→ Tareas por realizar:
[1] Indica si cada afirmación concuerda con el fragmento sobre la guerra contra las drogas y responde sí o no, citando textualmente las palabras que lo deciden: (a) Estados Unidos declaró la guerra al consumo de drogas el 18 de junio de 1971; (b) la pandemia que se describe cuenta con una vacuna; (c) los cárteles del narcotráfico son hoy industrias de alcance nacional.
[2] Enumera todo lo que, según el fragmento sobre la guerra contra las drogas, cobra cada año la pandemia que describe.

→ Fragmento citado:
--------------------

Tonatiuh Maximiliano / @reporteroguapo
El 18 de junio de 1971, el presidente Richard Nixon anunció al mundo que ese día Estados Unidos le declaraba la guerra al consumo de drogas.
Sin saberlo, Nixon estaba cambiando la historia del país y de todo el orbe de manera dramática para siempre.
No sobra decir que la guerra no sólo ha resultado un completo fracaso, sino que hoy el mundo se encuentra inmerso en una pandemia mucho más letal que la del coronavirus. Esta pandemia, silenciosa y para la que no existe vacuna, cobra cada año millones de muertes, familias separadas, vidas brillantes truncadas, violencia, inseguridad, cárceles repletas y víctimas colaterales.
Cada vez son más los países que claman por un cambio de estrategia, ante los evidentes resultados que demuestran no sólo que hoy el fenómeno de la producción, tráfico, venta y consumo de estupefacientes es muchísimo más complejo que hace medio siglo sino que incluso, la industria o industrias que se han desarrollado a su alrededor, hacen de este mundo un peor lugar para vivir.
A un lado del consumo de drogas caminan la violencia, la delincuencia, la corrupción, la desintegración familiar, los hijos que crecen sin padres y los padres que pierden a sus hijos. Los cárteles que se dedican al narcotráfico son hoy industrias transnacionales cuyo poder trastoca de manera vertical y horizontal casi todos los espacios de la vida pública y privada.

--------------------

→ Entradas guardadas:

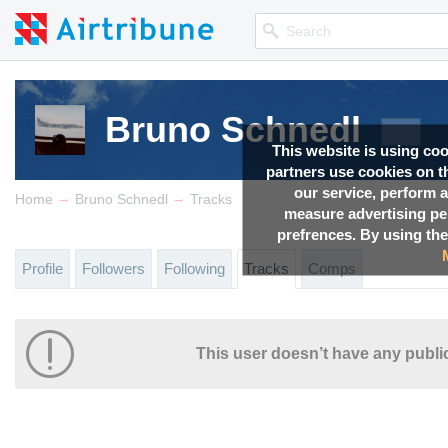
Bruno Schnedl
This website is using co
partners use cookies on th
our service, perform a
→
→
Home
Bruno Schnedl
Tracks
measure advertising p
prefrences. By using the
Profile
Followers
Following
Tracks
Comps
This user doesn’t have any public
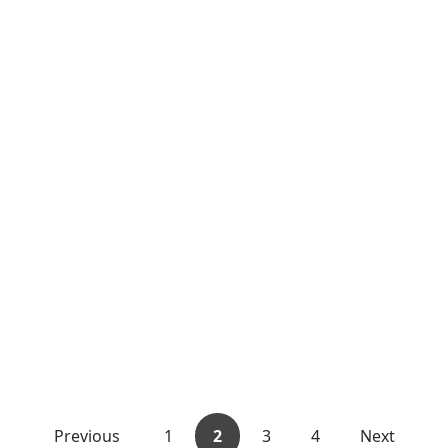
Previous
1
2
3
4
Next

--------------------

→ Resultados esperados:
[1]
(a) Sí: "El 18 de junio de 1971, el presidente Richard Nixon anunció al mundo que ese día Estados Unidos le declaraba la guerra al consumo de drogas."
(b) No: "silenciosa y para la que no existe vacuna"
(c) No: "Los cárteles que se dedican al narcotráfico son hoy industrias transnacionales"

[2]
- millones de muertes
- familias separadas
- vidas brillantes truncadas
- violencia
- inseguridad
- cárceles repletas
- víctimas colaterales